Qu’aurait été l’Histoire si à chaque croisement la nation avait calculé, si les grands auteurs avaient hésité à défendre des grandes valeurs ? Aurions-nous eu les Châtiments de Victor Hugo, le « J’accuse » de Zola, l’engagement d’un Jaurès, la mise en place de la Résistance ? Sans doute pas et c’est précisément ce qui semble nous manquer aujourd’hui. Puisque il s’agit de peser le pour et le contre, les bons et les mauvais points, notre pays semble aujourd’hui porter bien peu d’attention aux valeurs cardinales inscrites dans sa devise.
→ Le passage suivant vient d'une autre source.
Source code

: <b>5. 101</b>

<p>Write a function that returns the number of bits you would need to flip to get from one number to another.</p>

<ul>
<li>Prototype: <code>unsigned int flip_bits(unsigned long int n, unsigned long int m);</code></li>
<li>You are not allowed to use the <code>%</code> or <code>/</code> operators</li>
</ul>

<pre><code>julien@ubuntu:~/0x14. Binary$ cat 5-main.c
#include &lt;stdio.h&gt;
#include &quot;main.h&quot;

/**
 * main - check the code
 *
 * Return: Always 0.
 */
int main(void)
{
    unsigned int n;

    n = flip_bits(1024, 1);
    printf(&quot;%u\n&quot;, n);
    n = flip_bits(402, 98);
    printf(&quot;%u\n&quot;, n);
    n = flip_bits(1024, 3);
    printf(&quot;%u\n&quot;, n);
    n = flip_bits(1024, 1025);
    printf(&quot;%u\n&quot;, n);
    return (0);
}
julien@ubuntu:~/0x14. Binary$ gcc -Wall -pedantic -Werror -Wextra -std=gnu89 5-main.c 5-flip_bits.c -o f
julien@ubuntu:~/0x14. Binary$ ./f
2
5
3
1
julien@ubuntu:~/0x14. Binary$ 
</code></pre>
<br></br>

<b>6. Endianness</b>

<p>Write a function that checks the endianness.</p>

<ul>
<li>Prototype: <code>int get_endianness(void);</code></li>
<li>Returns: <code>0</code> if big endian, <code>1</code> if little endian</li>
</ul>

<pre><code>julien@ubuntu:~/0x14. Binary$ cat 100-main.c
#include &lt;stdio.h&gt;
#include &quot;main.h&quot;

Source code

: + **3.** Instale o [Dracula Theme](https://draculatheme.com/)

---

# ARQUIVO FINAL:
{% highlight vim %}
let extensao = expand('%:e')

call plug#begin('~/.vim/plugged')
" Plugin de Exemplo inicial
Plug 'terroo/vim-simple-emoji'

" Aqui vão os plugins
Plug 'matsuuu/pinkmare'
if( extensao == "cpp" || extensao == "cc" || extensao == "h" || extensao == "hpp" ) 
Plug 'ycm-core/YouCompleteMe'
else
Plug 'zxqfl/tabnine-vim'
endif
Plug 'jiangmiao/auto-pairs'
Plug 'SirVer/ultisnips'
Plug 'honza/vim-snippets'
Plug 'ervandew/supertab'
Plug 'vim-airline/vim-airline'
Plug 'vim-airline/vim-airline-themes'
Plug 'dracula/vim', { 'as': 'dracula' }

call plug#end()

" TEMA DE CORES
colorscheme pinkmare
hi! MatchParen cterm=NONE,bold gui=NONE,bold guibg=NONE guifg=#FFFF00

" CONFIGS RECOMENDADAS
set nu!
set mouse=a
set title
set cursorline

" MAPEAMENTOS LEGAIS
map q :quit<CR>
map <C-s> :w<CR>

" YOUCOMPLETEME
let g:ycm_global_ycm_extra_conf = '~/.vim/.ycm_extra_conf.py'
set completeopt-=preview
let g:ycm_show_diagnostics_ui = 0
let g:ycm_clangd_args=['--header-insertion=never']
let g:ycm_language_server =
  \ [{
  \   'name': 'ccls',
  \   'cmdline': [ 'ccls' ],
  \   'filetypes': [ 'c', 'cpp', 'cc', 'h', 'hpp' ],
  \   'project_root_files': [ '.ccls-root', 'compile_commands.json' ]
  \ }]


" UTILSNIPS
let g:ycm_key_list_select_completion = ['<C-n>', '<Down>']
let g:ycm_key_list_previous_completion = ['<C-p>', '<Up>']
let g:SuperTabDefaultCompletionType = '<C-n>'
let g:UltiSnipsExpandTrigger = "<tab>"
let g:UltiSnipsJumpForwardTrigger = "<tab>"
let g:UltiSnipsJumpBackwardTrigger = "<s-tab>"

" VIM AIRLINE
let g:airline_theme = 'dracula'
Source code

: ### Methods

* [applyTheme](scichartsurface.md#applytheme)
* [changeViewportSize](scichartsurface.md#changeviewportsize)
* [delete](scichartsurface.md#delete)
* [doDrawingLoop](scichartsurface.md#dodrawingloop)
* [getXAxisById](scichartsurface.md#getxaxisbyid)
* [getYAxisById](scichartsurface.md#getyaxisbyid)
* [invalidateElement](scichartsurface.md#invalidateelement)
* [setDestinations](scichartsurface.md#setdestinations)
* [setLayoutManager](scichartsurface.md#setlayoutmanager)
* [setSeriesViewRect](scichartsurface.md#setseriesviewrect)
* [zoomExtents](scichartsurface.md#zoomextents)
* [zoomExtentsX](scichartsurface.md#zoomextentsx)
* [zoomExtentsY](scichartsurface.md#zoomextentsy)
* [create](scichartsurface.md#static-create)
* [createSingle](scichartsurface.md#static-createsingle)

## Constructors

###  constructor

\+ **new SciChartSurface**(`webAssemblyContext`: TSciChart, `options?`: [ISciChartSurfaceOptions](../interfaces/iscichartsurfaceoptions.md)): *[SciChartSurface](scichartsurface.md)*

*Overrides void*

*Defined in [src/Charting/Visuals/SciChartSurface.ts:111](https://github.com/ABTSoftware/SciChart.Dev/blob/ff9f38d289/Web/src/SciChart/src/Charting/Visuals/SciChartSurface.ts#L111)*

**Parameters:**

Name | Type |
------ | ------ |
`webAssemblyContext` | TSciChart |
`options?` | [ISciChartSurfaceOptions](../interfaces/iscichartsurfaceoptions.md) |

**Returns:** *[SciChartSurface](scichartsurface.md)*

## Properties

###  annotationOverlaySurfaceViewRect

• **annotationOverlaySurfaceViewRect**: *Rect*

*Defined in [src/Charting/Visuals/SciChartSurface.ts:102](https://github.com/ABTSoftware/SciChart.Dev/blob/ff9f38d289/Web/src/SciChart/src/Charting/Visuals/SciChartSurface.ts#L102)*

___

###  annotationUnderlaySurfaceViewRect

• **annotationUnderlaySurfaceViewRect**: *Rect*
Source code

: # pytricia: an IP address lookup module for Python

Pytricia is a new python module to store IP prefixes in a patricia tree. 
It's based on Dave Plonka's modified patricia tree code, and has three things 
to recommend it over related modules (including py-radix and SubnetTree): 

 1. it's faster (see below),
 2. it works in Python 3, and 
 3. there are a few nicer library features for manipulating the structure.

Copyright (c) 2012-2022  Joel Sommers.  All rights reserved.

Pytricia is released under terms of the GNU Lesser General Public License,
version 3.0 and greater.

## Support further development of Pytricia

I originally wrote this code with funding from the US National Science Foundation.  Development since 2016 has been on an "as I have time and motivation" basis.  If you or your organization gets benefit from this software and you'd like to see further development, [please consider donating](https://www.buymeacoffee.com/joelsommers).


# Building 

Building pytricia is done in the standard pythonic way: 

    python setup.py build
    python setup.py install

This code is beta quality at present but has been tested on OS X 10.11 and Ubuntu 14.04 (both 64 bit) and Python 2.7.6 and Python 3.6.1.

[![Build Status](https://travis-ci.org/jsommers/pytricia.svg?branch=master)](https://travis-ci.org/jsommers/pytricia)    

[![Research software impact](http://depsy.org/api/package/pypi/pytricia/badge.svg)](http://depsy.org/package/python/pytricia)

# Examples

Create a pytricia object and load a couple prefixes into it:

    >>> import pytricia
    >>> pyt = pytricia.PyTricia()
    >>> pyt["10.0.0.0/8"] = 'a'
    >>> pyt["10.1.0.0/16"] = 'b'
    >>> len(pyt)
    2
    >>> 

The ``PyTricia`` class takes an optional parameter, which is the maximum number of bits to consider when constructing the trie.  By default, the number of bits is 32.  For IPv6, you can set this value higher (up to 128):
N’a-t-on pas entendu à la suite de perquisitions abusives qu’il fallait bien ça pour protéger le pays ? Est-ce donc ça défendre une valeur ? Je me permettrai simplement de rappeler que défendre la liberté des gens qui nous ressemblent n’est pas défendre la liberté mais plutôt défendre ses petits intérêts. Lorsque Camus militait pour la suppression de la peine de mort, il ne s’accommodait pas en même temps de l’exécution de personnes, fussent-elles d’anciens collaborateurs.

Nous l’avons vu, si ce rapport sur le coût des discriminations pouvait sembler de prime abord être une bonne chose, il se révèle bien plus être un moyen de confirmer et de renforcer encore le cadre concurrentiel et néolibéral qui régit nos vies. Plus que jamais nous avons besoin d’une alternative à ce cadre d’airain et il va falloir redoubler d’efforts pour faire comprendre que ce genre de publications, loin d’aller dans le sens d’un renversement, contribue à ancrer le système en nous donnant des illusions d’égalité. Luttons encore et toujours contre ce système. La route sera longue, la pente raide, les coups nombreux mais mis bout à bout, nos petits bras peuvent parvenir à faire trembler ce colosse au pied d’argile. Ne nous laissons pas endormir.